Garuda Dominan, Tapi Kurang Tajam: Indonesia Tumbang Tipis dari Bulgaria 0-1

Kekalahan tipis harus diterima Timnas Indonesia saat menghadapi Bulgaria pada final FIFA Series 2026 yang digelar di Stadion Utama Gelora Bung Karno (SUGBK), Senin (30/3) malam WIB. Skuad Garuda harus mengakui keunggulan tim tamu dengan skor 0-1.

Satu-satunya gol dalam pertandingan ini dicetak oleh Marin Petkov melalui titik putih pada menit ke-37. Penalti diberikan setelah Kevin Diks dinilai melakukan pelanggaran di dalam kotak terlarang. Eksekusi Petkov pun berjalan mulus dan menjadi pembeda hingga laga usai.

Meski kalah, Timnas Indonesia tampil cukup impresif sepanjang pertandingan. Anak asuh John Herdman bahkan mendominasi penguasaan bola hingga 71 persen, jauh di atas Bulgaria yang hanya mencatatkan 29 persen.

Namun, dominasi tersebut belum mampu dikonversikan menjadi gol. Dari enam peluang yang tercipta, hanya satu yang mengarah tepat ke gawang. Minimnya efektivitas penyelesaian akhir menjadi pekerjaan rumah besar bagi Skuad Garuda.

Pelatih Timnas Indonesia, John Herdman, tetap melihat sisi positif dari penampilan timnya.
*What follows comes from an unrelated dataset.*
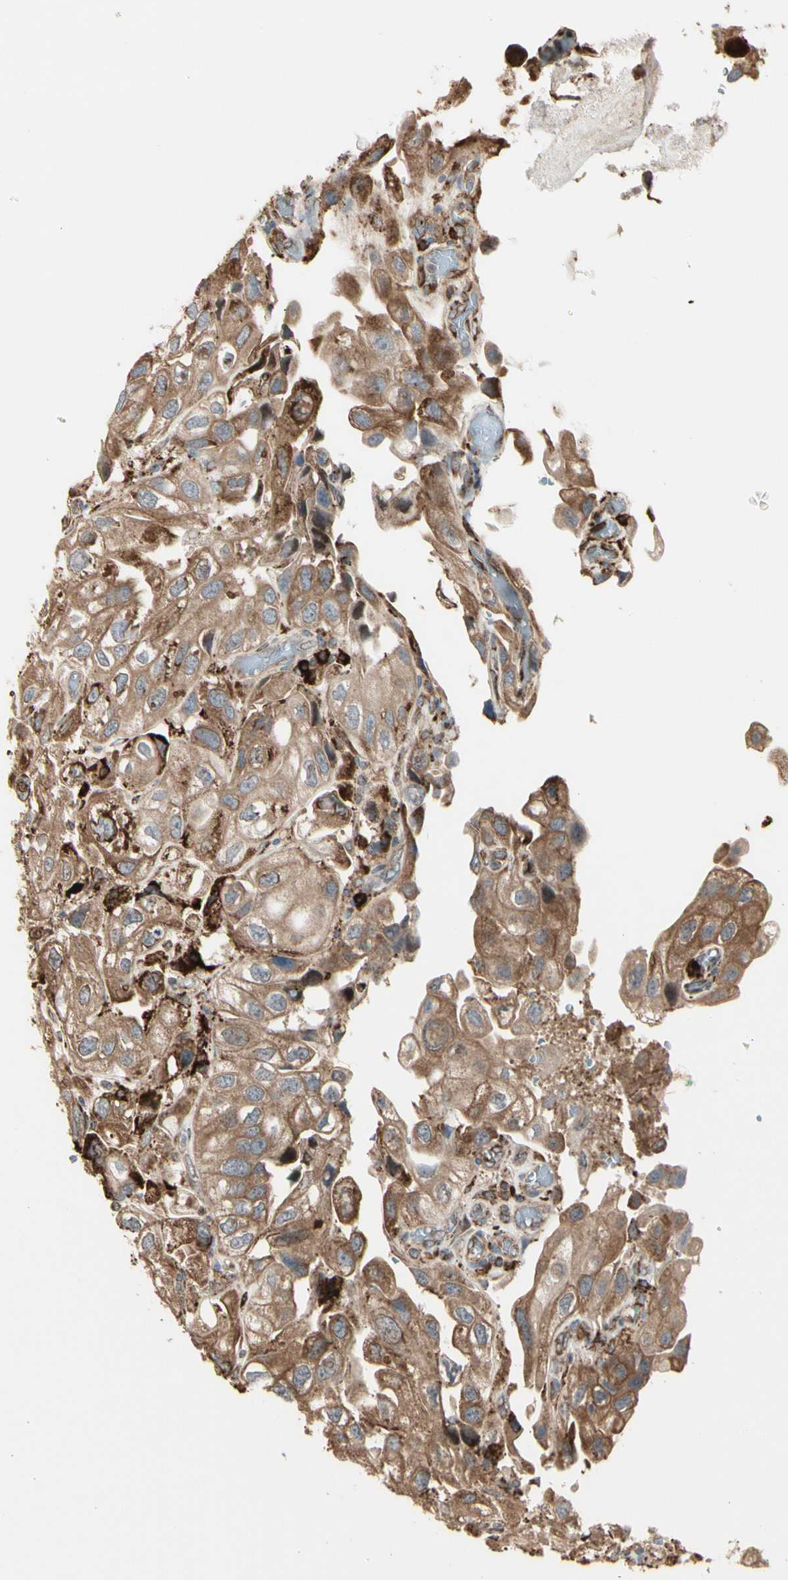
{"staining": {"intensity": "moderate", "quantity": ">75%", "location": "cytoplasmic/membranous"}, "tissue": "urothelial cancer", "cell_type": "Tumor cells", "image_type": "cancer", "snomed": [{"axis": "morphology", "description": "Urothelial carcinoma, High grade"}, {"axis": "topography", "description": "Urinary bladder"}], "caption": "This histopathology image shows urothelial cancer stained with immunohistochemistry to label a protein in brown. The cytoplasmic/membranous of tumor cells show moderate positivity for the protein. Nuclei are counter-stained blue.", "gene": "HSP90B1", "patient": {"sex": "female", "age": 64}}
Ia menilai para pemain menunjukkan perkembangan, terutama dalam hal kolektivitas dan intensitas permainan.

“Performa malam ini kami bisa mengambil hal positif dari segi kolektivitas, kami berkomitmen bermain secara fisik,” ujar Herdman usai pertandingan.

Herdman juga menyoroti perbedaan peringkat FIFA antara kedua tim, di mana Indonesia berada di posisi ke-121, sementara Bulgaria di peringkat ke-86 dunia. Meski demikian, ia menilai timnya mampu tampil lebih baik dalam permainan.

“Sayang kami kurang memaksimalkan peluang. Bulgaria memang punya peringkat lebih tinggi, tapi kami bermain lebih baik,” tambahnya.

Ia pun memberikan apresiasi kepada Bulgaria yang dinilai mampu mengontrol tempo permainan dengan baik hingga akhirnya keluar sebagai pemenang.

“Selamat untuk Bulgaria. Mereka bermain efektif dan mampu menjaga tempo. Ini jadi pelajaran penting bagi kami, meski terasa menyakitkan,” tutup Herdman.

Kekalahan ini menjadi evaluasi penting bagi Timnas Indonesia untuk meningkatkan ketajaman di lini depan. Dengan performa yang terus berkembang, harapan untuk bangkit dan meraih hasil lebih baik di laga selanjutnya tetap terbuka lebar.